## What is asked
1: In the forum thread on stupid injuries below, what did the couch that one poster kicked turn out to be?
2: Carry on the forum thread on stupid injuries below from its last post.

## Text block
Get hurt Feel stupid

Jamerson

Member
lets see all the stupid ways everyone has hurt them selves.

lace hooks on a pair of snowboard boots hooked together as I was walking out my door and I fell out smashed my knees on a metal grate and face on ice

Go!
 
my room mate and i were having back problems, so we started hitting each other with a 2x4
 
Broke out half of two of my teeth riding my bike into a rock wasted.

Took a rope swing into a rock giving myself a gnarly scar on my back.

thats all i can think of right now, but i hurt myself all the time so i might think of more.
 
rope swing straight into a tree. i tried to swing around the tree but it was the most implausible thing ever looking back on it. i ended up with a face full of bark
 
Kicked a couch. Said couch was apparently solid concrete covered in fabric. Broken toes ensued.
 
When I was a young, hyper lad, I was running around my house and got clothes-lined by the open oven door as I turned a corner. Pretty epic.
 
Oh skiing drunk, fell through a fucking frozen lake. didn't get hurt but soaking wet. Same day I dropped an eight foot drop and got shinbang, fuck skiing drunk
 
First grade me and my buddies were having a "see how high you can jump off the playground" contest. The playground at that school was pretty decent, two stories and shit with a bunch of ladders. So I was winning until a challenger arose. He upped the ante to maybe 12 feet. I couldn't lose, so I went the second highest ladder, and jumped. I won, of course. None of those little pricks could beat twenty feet. But I did break my wrist. No biggie.

## Information supplied
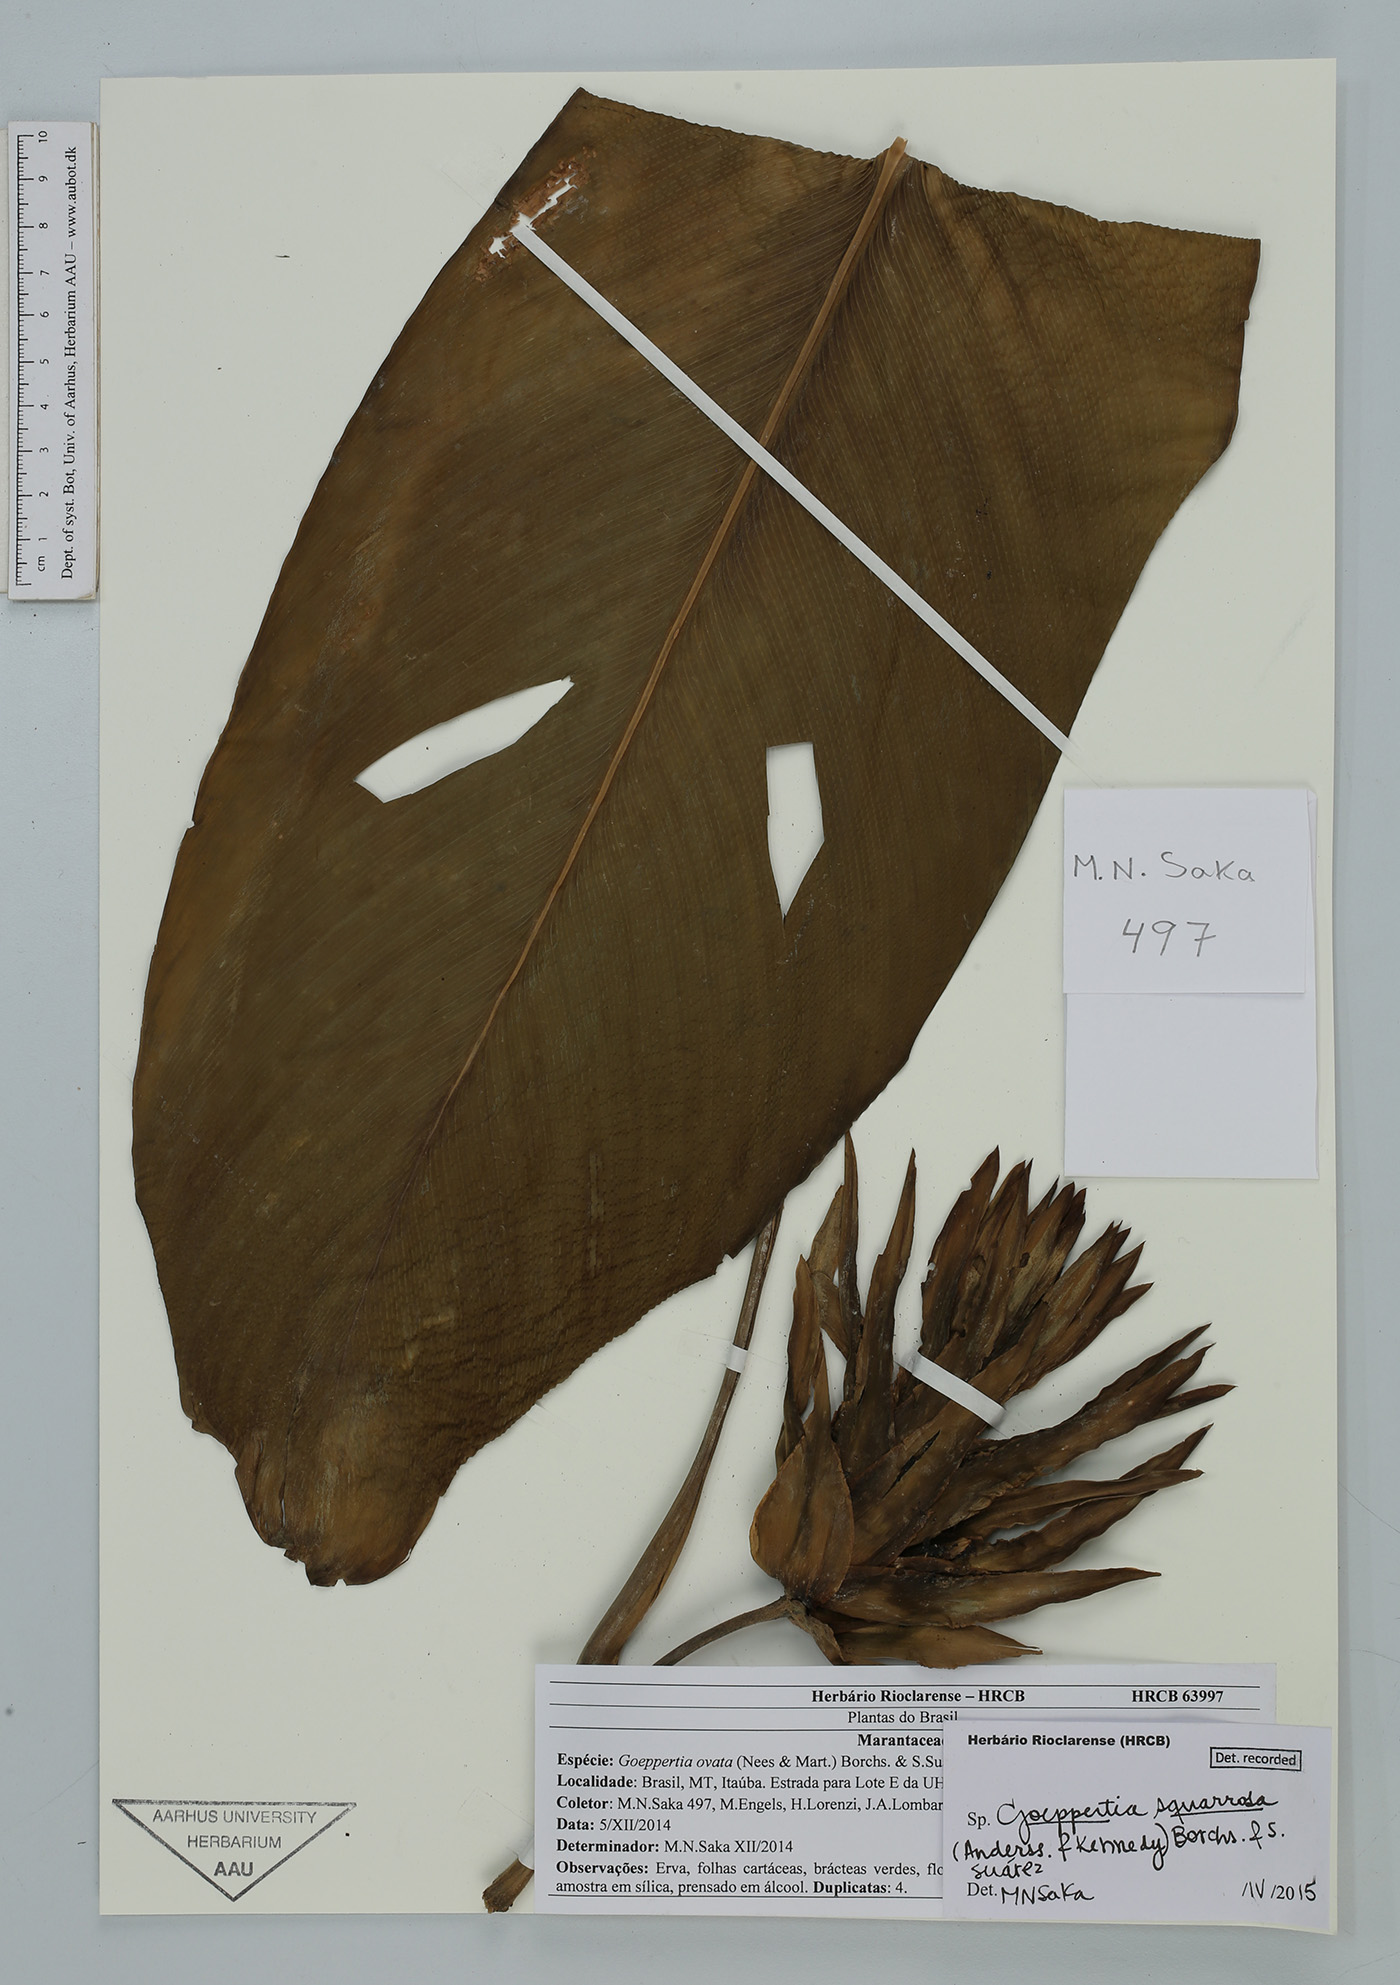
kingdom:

...

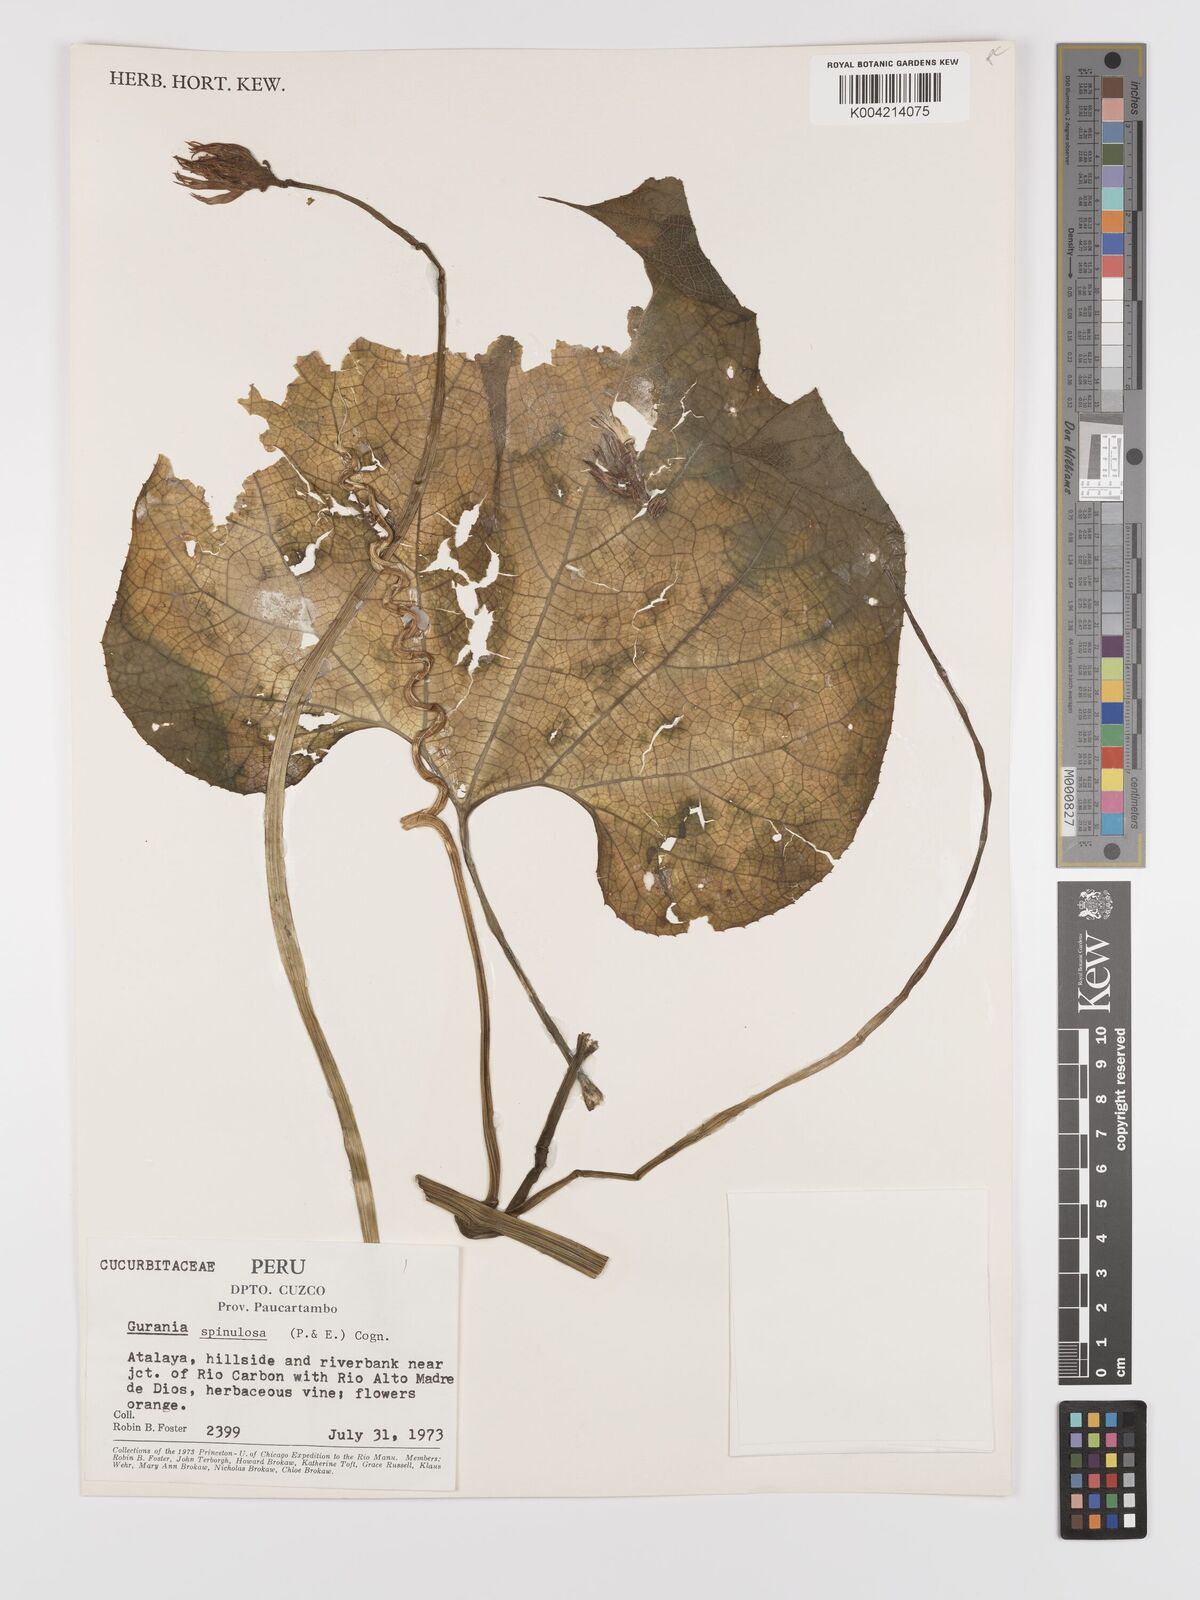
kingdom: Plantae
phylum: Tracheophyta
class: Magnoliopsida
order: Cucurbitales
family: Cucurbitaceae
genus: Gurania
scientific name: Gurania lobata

## The replies
1: Solid concrete covered in fabric.

2:
 
Last day of school in 2nd grade I fell on a domino that was standing up and my knee started bleeding. I got up and asked my teacher for a band aid and she told me to go to the office. Turned out I needed stitches.
 
That reminds me:

5th grade I was curious if I could cut a paperclip with scissors. I got my left hand in the scissors and right hand pushing the blades together. Finally cut through the paperclip and took a good sized chunk outa my middle finger. I had to go and get a compression bandage and everything!
 
I snowboarded down 100 metal cheese grater stairs in a lecture hall in front of 400 people. I fell and fractured my wrist and scraped up my ass and back on the last 3 stairs. I don't even snowboard.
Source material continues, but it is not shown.